Upload the audio file to the voice feature extraction interface provided by the platform. The following is a detailed description of the interface:

Function Description

This interface is used to process audio files and extract key audio features.

Notes

  • File size limit: less than 5 M
  • Supported audio formats: .mp3 or .m4a
  • This interface can extract key features from audio for subsequent processing and analysis.

Calling Method

HTTPS call

POST https://moark.ai/v1/audio/voice-feature-extraction

Request Parameters

Parameter PositionNameTypeRequiredDescription
HeaderAuthorizationstringYesAccess token, which can be generated and obtained in Workbench -> Settings -> Access Tokens. Format: "Bearer access_token", Example: "Bearer t-g1044qeGEDXTB6NDJOGV4JQCYDGHRBARFTGT1234"
form-datafilefileYesVoice content. Note: Content-Type is application/octet-stream, and the example value is a binary file.
form-dataprompt_textstringYesPrompt content. Note: Text description consistent with the recording content.
form-datamodelstringYesModel name: CosyVoice-300M

Return Parameters

When the HTTP status code is 200, it indicates success. Returns the file binary stream.

cURL Example

cURL
--location --request POST 'https://moark.ai/v1/audio/voice-feature-extraction'
--header 'Authorization: Bearer Enter your access token '
--form 'model="CosyVoice-300M"'
--form 'file=@"Upload .mp3 or .m4a format files"'
--form 'prompt_text="Text description consistent with the recording content"'

Example of Request Using APIfox Interface Tool

  1. Create a new interface and enter the interface address.

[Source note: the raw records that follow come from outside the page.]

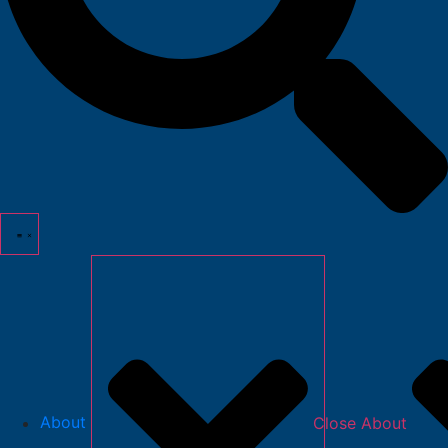
About
Close About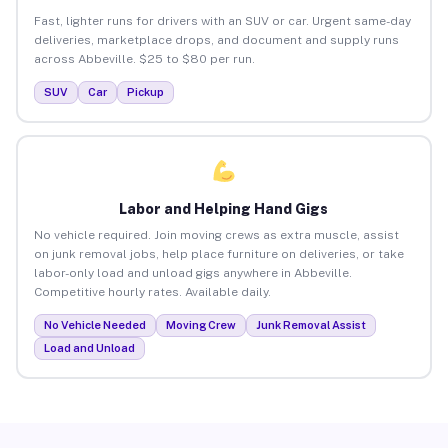
Fast, lighter runs for drivers with an SUV or car. Urgent same-day
deliveries, marketplace drops, and document and supply runs
across Abbeville. $25 to $80 per run.
SUV
Car
Pickup
Labor and Helping Hand Gigs
No vehicle required. Join moving crews as extra muscle, assist
on junk removal jobs, help place furniture on deliveries, or take
labor-only load and unload gigs anywhere in Abbeville.
Competitive hourly rates. Available daily.
No Vehicle Needed
Moving Crew
Junk Removal Assist
Load and Unload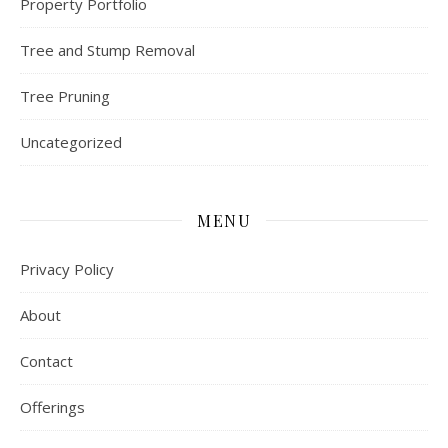
Property Portfolio
Tree and Stump Removal
Tree Pruning
Uncategorized
MENU
Privacy Policy
About
Contact
Offerings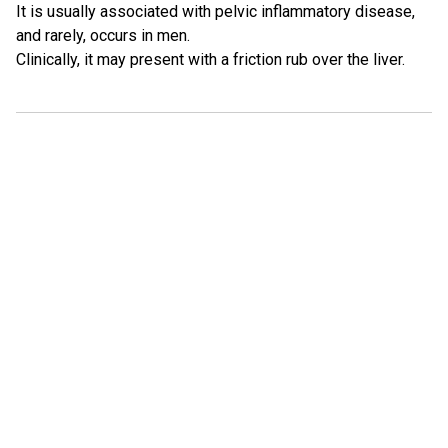
It is usually associated with pelvic inflammatory disease,
and rarely, occurs in men.
Clinically, it may present with a friction rub over the liver.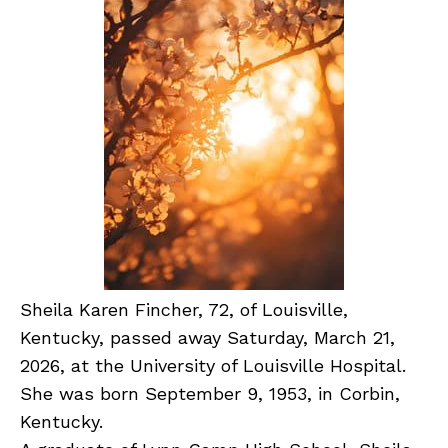
Sheila Karen Fincher, 72, of Louisville,
Kentucky, passed away Saturday, March 21,
2026, at the University of Louisville Hospital.
She was born September 9, 1953, in Corbin,
Kentucky.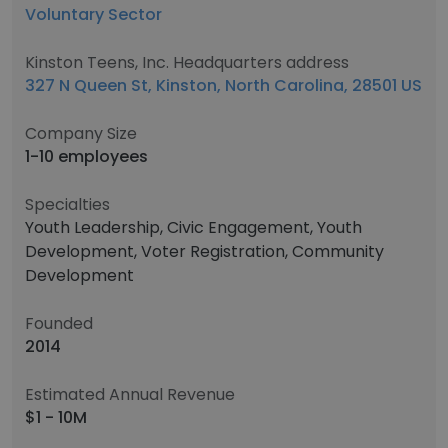
Voluntary Sector
Kinston Teens, Inc. Headquarters address
327 N Queen St, Kinston, North Carolina, 28501 US
Company Size
1-10 employees
Specialties
Youth Leadership, Civic Engagement, Youth
Development, Voter Registration, Community
Development
Founded
2014
Estimated Annual Revenue
$1 - 10M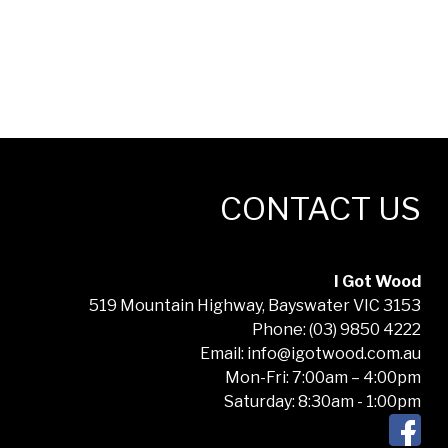
CONTACT US
I Got Wood
519 Mountain Highway, Bayswater VIC 3153
Phone: (03) 9850 4222
Email: info@igotwood.com.au
Mon-Fri: 7:00am – 4:00pm
Saturday: 8:30am - 1:00pm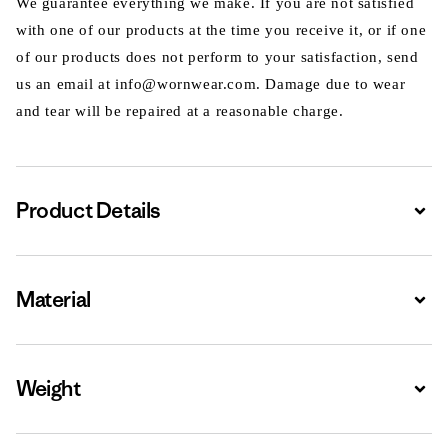
We guarantee everything we make. If you are not satisfied
with one of our products at the time you receive it, or if one
of our products does not perform to your satisfaction, send
us an email at info@wornwear.com. Damage due to wear
and tear will be repaired at a reasonable charge.
Product Details
Expa
Material
Expa
Weight
Expa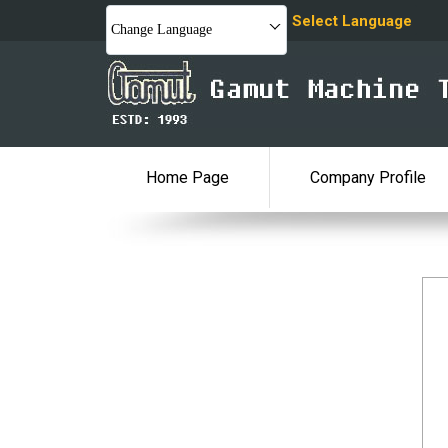
Select Language
Change Language
Home Page
Company Profile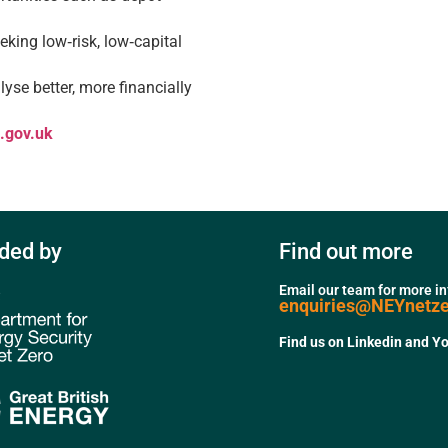
eking low‑risk, low‑capital
yse better, more financially
a.gov.uk
ded by
Find out more
Email our team for more i
enquiries@NEYnetz
Find us on Linkedin and Y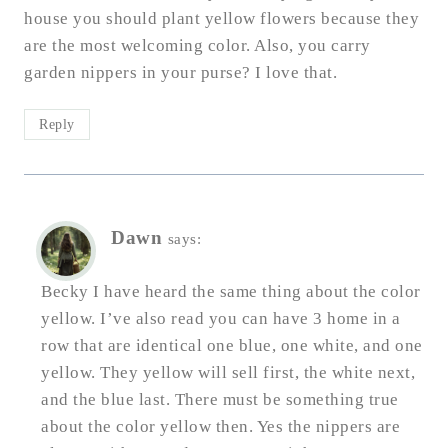
house you should plant yellow flowers because they
are the most welcoming color. Also, you carry
garden nippers in your purse? I love that.
Reply
Dawn
says:
Becky I have heard the same thing about the color
yellow. I’ve also read you can have 3 home in a
row that are identical one blue, one white, and one
yellow. They yellow will sell first, the white next,
and the blue last. There must be something true
about the color yellow then. Yes the nippers are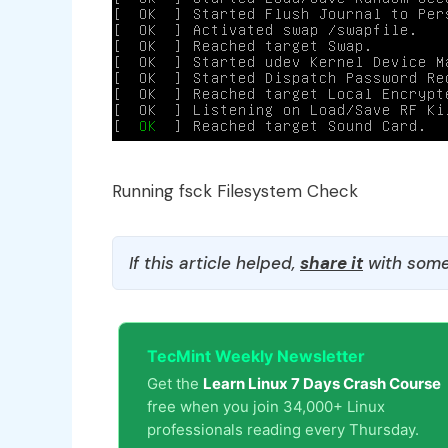
Running fsck Filesystem Check
If this article helped,
share it
with some
TecMint Weekly Newsletter
Get the
Learn Linux 7 Days Crash Course
free when you join 34,000+ Linux
professionals reading every Thursday.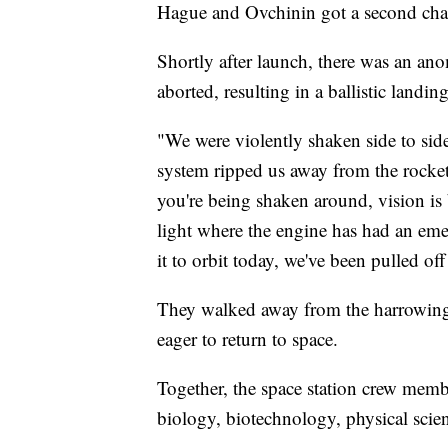
Hague and Ovchinin got
a second cha
Shortly after launch, there was an an
aborted, resulting in a
ballistic landi
"We were violently shaken side to side
system ripped us away from the rock
you're being shaken around, vision is 
light where the engine has had an eme
it to orbit today, we've been pulled of
They walked away from the harrowing
eager to return to space.
Together, the space station crew mem
biology, biotechnology, physical scien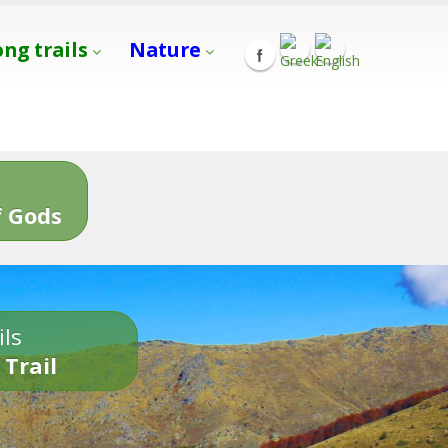
ong trails
Nature
s
 Gods
ils
 Trail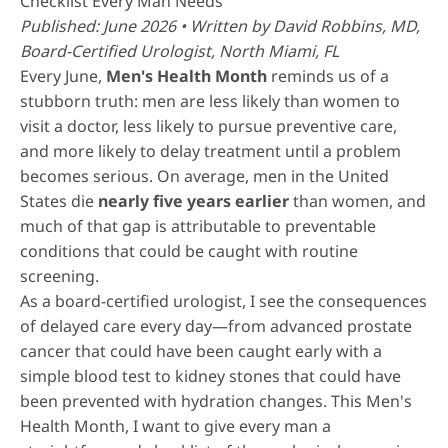
Checklist Every Man Needs
Published: June 2026 • Written by
David Robbins, MD
,
Board-Certified Urologist, North Miami, FL
Every June,
Men's Health Month
reminds us of a
stubborn truth: men are less likely than women to
visit a doctor, less likely to pursue preventive care,
and more likely to delay treatment until a problem
becomes serious. On average, men in the United
States die
nearly five years earlier
than women, and
much of that gap is attributable to preventable
conditions that could be caught with routine
screening.
As a board-certified urologist, I see the consequences
of delayed care every day—from advanced prostate
cancer that could have been caught early with a
simple blood test to kidney stones that could have
been prevented with hydration changes. This Men's
Health Month, I want to give every man a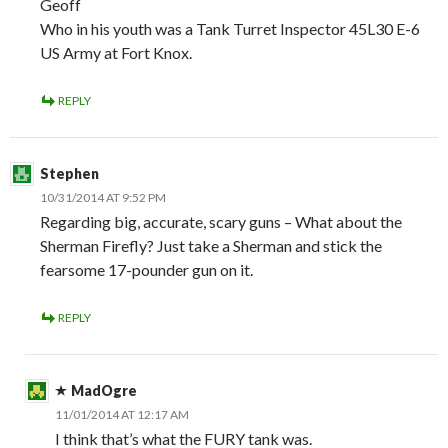
Geoff
Who in his youth was a Tank Turret Inspector 45L30 E-6
US Army at Fort Knox.
REPLY
Stephen
10/31/2014 AT 9:52 PM
Regarding big, accurate, scary guns – What about the
Sherman Firefly? Just take a Sherman and stick the
fearsome 17-pounder gun on it.
REPLY
MadOgre
11/01/2014 AT 12:17 AM
I think that’s what the FURY tank was.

  2. Add the Authorization parameter. The parameter value can be obtained from MoArk Workbench - Access Tokens.

  3. Select Body -> form-data.

  4. Add the file parameter and upload the audio file; add the prompt_text parameter with a value that is the text description consistent with the recording content. After completion, click Send.

  5. After a successful request, download the file returned by the interface and rename it to xxxx.pt.

alt text

alt text

alt text

1.3 Generate Voiceprint Files for ChatTTS Model

  1. Visit the ChatTTS voice cloning tool at http://region-9.autodl.pro:41137/

alt text

  1. Upload/record audio and click submit. Wait for generation.

  2. After successful generation, download the pt file for the ChatTTS pypi version.

alt text

Step 2: Upload Voiceprint File and Obtain Download URL

The voice_url parameter of the speech generation model needs to read the voiceprint file, so we need to upload the voiceprint file to a network disk or other downloadable public space, obtain the file download URL, and configure it to the voice_url parameter of the voice model.

It is recommended that you create or select a public repository on Gitee and upload the .pt file to the repository. Find the uploaded file in the Gitee repository, click the file name to enter the download page, right-click to download and copy the download address, as shown below:

alt text alt text alt text

Step 3: Paste the Address in Model Parameters

According to the type of pt file you generated, select CosyVoice-300M, ChatTTS, or fish-speech-1.2-sft. Paste the voiceprint file download URL into the voice_url parameter, enter text, and run. You can generate a sound with the same timbre as the voiceprint.

alt text

You can create voiceprint file URLs for personal or specific voices, experience the generation effects of different models, and integrate the model API into your business to implement various interesting and useful applications.